Sutradara dan produser kawakan asal Perancis, Luc Besson sudah lama kita kenal, sejak La Femme Nikita, Leon, hingga Lucy. Besson yang sering kali menampilkan sosok perempuan tangguh kini kembali melalui film arahan terbarunya, Anna, yang naskahnya juga ditulis sang sineas sendiri. Anna menampilkan aktris muda dan model asal Rusia, Sasha Luss, serta didukung aktor-aktris senior, macam Helen Mirren, Luke Evans, dan Cillian Murphy. Setelah gagal komersial dengan Valerian and the City (bujet > US$ 200 juta) dua tahun lalu, Anna (bujet US$ 30 juta) menandai kembalinya Besson dalam performa terbaiknya.
Alkisah, Anna adalah seorang agen pembunuh top KGB yang direkrut karena potensi otak dan fisiknya. Berkedok profesi sebagai bintang model di Kota Paris, Anna sukses menyelesaikan semua misi yang diberikan atasannya. Setelah sekian lama lelah dengan aksinya, ia lantas menuntut KGB atas satu hal, seperti apa yang dijanjikan mereka sebelumnya, yakni kebebasan. Tuntutan Anna ternyata jauh dari harapan, dan ia kini justru terjebak dalam situasi sulit yang melibatkan CIA.
Apa yang membuat film ini berbeda dengan film-film Besson dan genrenya (spionase) adalah kemasan cara bertuturnya. Ini sungguh mengejutkan. Besson sebelumnya tak pernah menggunakan struktur plot nonlinier secara intensif sepanjang filmnya. Penggunaan formula ini menyebabkan filmnya menjadi penuh kejutan dan sulit ditebak ke mana arah kisahnya. Alur kisahnya bergerak maju-mundur secara intensif sejak awal hingga menit-menit akhir. Berapa tahun sebelumnya, beberapa bulan, atau bahkan minggu sebelumnya. Bolak-balik, bolak-balik, demikian hingga akhir film. Sang sineas seolah mempermainkan kita dengan plotnya yang rumit, namun hebatnya, kisahnya masih nyaman untuk diikuti.
Kemasan penceritaan yang unik, juga didukung kisahnya sendiri yang terhitung segar untuk genrenya. Kisah agen perempuan dalam medium ini sudah terlampau banyak, dan kisah Anna sendiri juga tidak bisa dianggap baru 100% karena hanya merupakan kombinasi dari banyak di antaranya. Satu film yang banyak mengingatkan adalah Atomic Blonde dan Red Sparrow, di mana kita selalu dibuat bertanya ke mana sang agen sebenarnya berpihak. Sementara Anna, ia hanya menginginkan kebebasan. Plot Anna bagai permainan catur yang gerakannya seolah mudah diprediksi, namun mendadak, Checkmate!

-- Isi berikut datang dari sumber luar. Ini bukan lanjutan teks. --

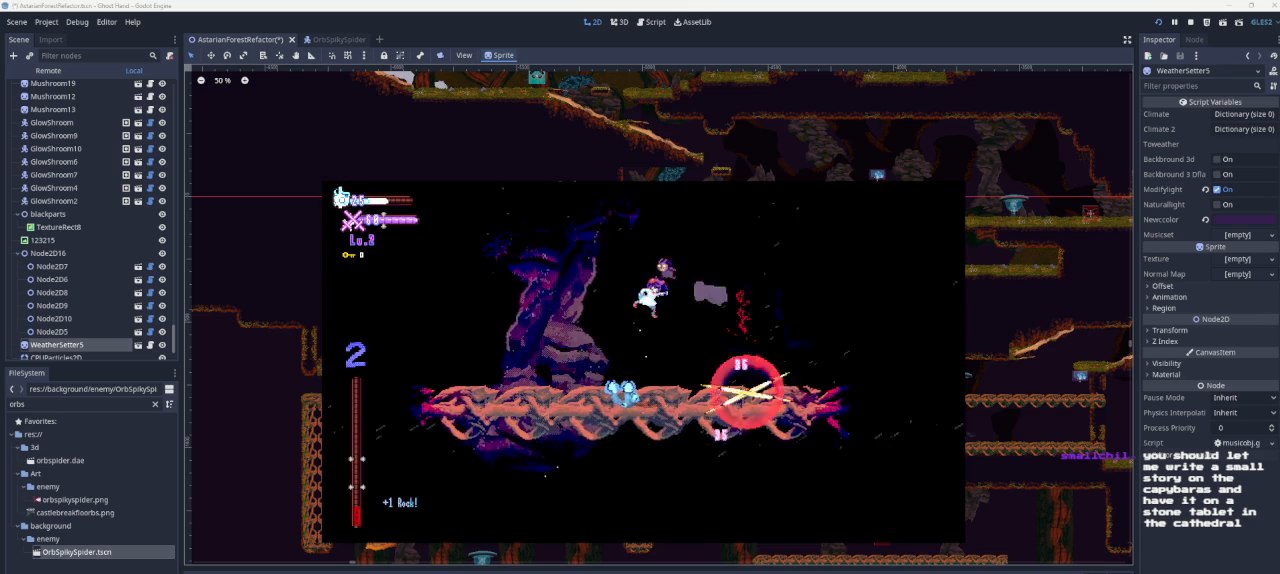
{"buttons": [], "left_stick": "left", "right_stick": "center", "events": [[367, "left_stick", "left"]]}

Kisah dan penceritaan yang unik, didukung pula permainan menawan dari para kastingnya. Satu yang mencolok jelas penampilan sang bintang muda, Sasha Luss. Sang bintang membius kita dengan penampilan dan matanya yang tajam dan penuh misteri. Dari matanya pula, tanpa harus berdialog, tampak kelelahan luar biasa dari sosok karakternya. Sementara bicara sajian aksinya, sangat jauh dari kata buruk. Walau aksi memang tidak dominan dan ini juga bukan pertama kita melihat aksi Gun-Fu ala John Wick, namun dua momen aksi perkelahiannya yang berkejaran dengan waktu mampu memberikan sisi ketegangan yang berbeda dengan aksi-aksi sejenis dalam film lainnya.
Anna, penuh dengan kejutan melalui naskah brilian dengan gaya bertuturnya yang tak lazim untuk genrenya serta dukungan kuat para pemainnya, khususnya Sasha Luss. Siapa sangka, film ini bisa begitu baik dalam banyak aspeknya. Kekuatan film ini murni adalah kemasan cara bertuturnya yang didukung pula kisah dan aksi yang mengesankan. Namun, keunikan ini bisa saja berbalik menjadi titik lemah karena lazimnya formula plot macam ini tak banyak disukai penonton yang berorientasi pada hiburan aksi ringan. Satu kelemahan mencolok adalah isu filmnya (perang dingin) yang tak banyak beresonansi dengan isu masa kini. Anna juga menegaskan tren tema perempuan dalam medium film yang semakin memanas sejak beberapa tahun terakhir. Untuk pemuja genre spionase dan penikmat film aksi, dijamin film ini tidak akan mengecewakan.